**Passage provided**
The third aim was to examine whether this variance in estimates between participants is associated with variance in cognitive reflection. We predicted that a latent Cognitive Reflection variable (in which cognitive reflection was measured both objectively and subjectively) would be negatively associated with estimates of consensus implied by generic phrases (e.g., Experts think…). This prediction was based on the hypothesis that generic phrases encourage people to make an intuitive overgeneralization (e.g., Experts think = All experts think) that is then revised downwards by those who spontaneously engage in cognitive reflection. A weak negative relationship was observed between cognitive reflection and estimates of consensus, but this was not statistically significant. Therefore, the data from this highly powered Study do not support our hypothesis.

Exploratory analysis was also conducted on the filler items (i.e., phrases quantified with ‘some’, ‘many’ and ‘few’) which was not pre-registered. This allowed us to explore whether the hypothesis that people overestimate consensus and then revise downwards on reflection may be relevant to the interpretation of verbal quantifiers more generally (i.e., phrases such as ‘many scientists…’ and ‘few scientists…’). This analysis revealed weak negative relationships between filler phrases quantified with ‘few’ (e.g., Few scientists agree...) and our measures of cognitive reflection. A similar but less consistent pattern was observed for fillers quantified with ‘some’. This suggests that those who are more reflective tend to give lower consensus estimates to phrases quantified with ‘few’ and ‘some’, consistent with the idea that people initially overestimate consensus and revise their estimate downwards on reflection. Future confirmatory research is required to confirm this negative relationship between the interpretation of verbal quantity phrases (such as ‘few’ and ‘some’) and cognitive reflection.

One explanation for the null findings in Study 1 is that estimates of scientific consensus implied by generic phrases are unrelated to trait cognitive reflection. However, before accepting this conclusion, an alternative possibility should be explored. This possibility is that the Study protocol actively encouraged participants to engage in analytical thought, making estimates of consensus insensitive to trait variance in cognitive reflection. Explicitly asking participants to assign a quantity to the nine phrases may have encouraged them to reflect on their meaning in a much deeper way than they typically would (i.e., engaging Type 2 thinking). Therefore, all participants may have revised their initial estimates before giving a final response, rather than just those who more readily engage in reflective thinking.

**Questions on the material**
1. Reproduce the part of the passage on cognitive reflection starting with "The third aim" and going on through "support our hypothesis.".
2. According to the passage on cognitive reflection, which quantifiers were used in the filler items?

**The data**
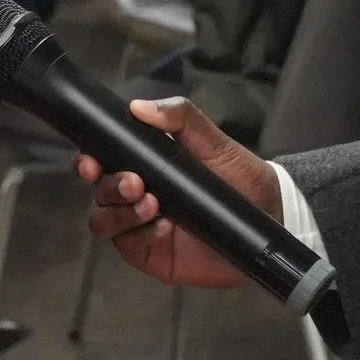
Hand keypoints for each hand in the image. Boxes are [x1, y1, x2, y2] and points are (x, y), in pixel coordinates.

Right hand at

**Results**
1.
The third aim was to examine whether this variance in estimates between participants is associated with variance in cognitive reflection. We predicted that a latent Cognitive Reflection variable (in which cognitive reflection was measured both objectively and subjectively) would be negatively associated with estimates of consensus implied by generic phrases (e.g., Experts think…). This prediction was based on the hypothesis that generic phrases encourage people to make an intuitive overgeneralization (e.g., Experts think = All experts think) that is then revised downwards by those who spontaneously engage in cognitive reflection. A weak negative relationship was observed between cognitive reflection and estimates of consensus, but this was not statistically significant. Therefore, the data from this highly powered Study do not support our hypothesis.

2. 'Some', 'many' and 'few'.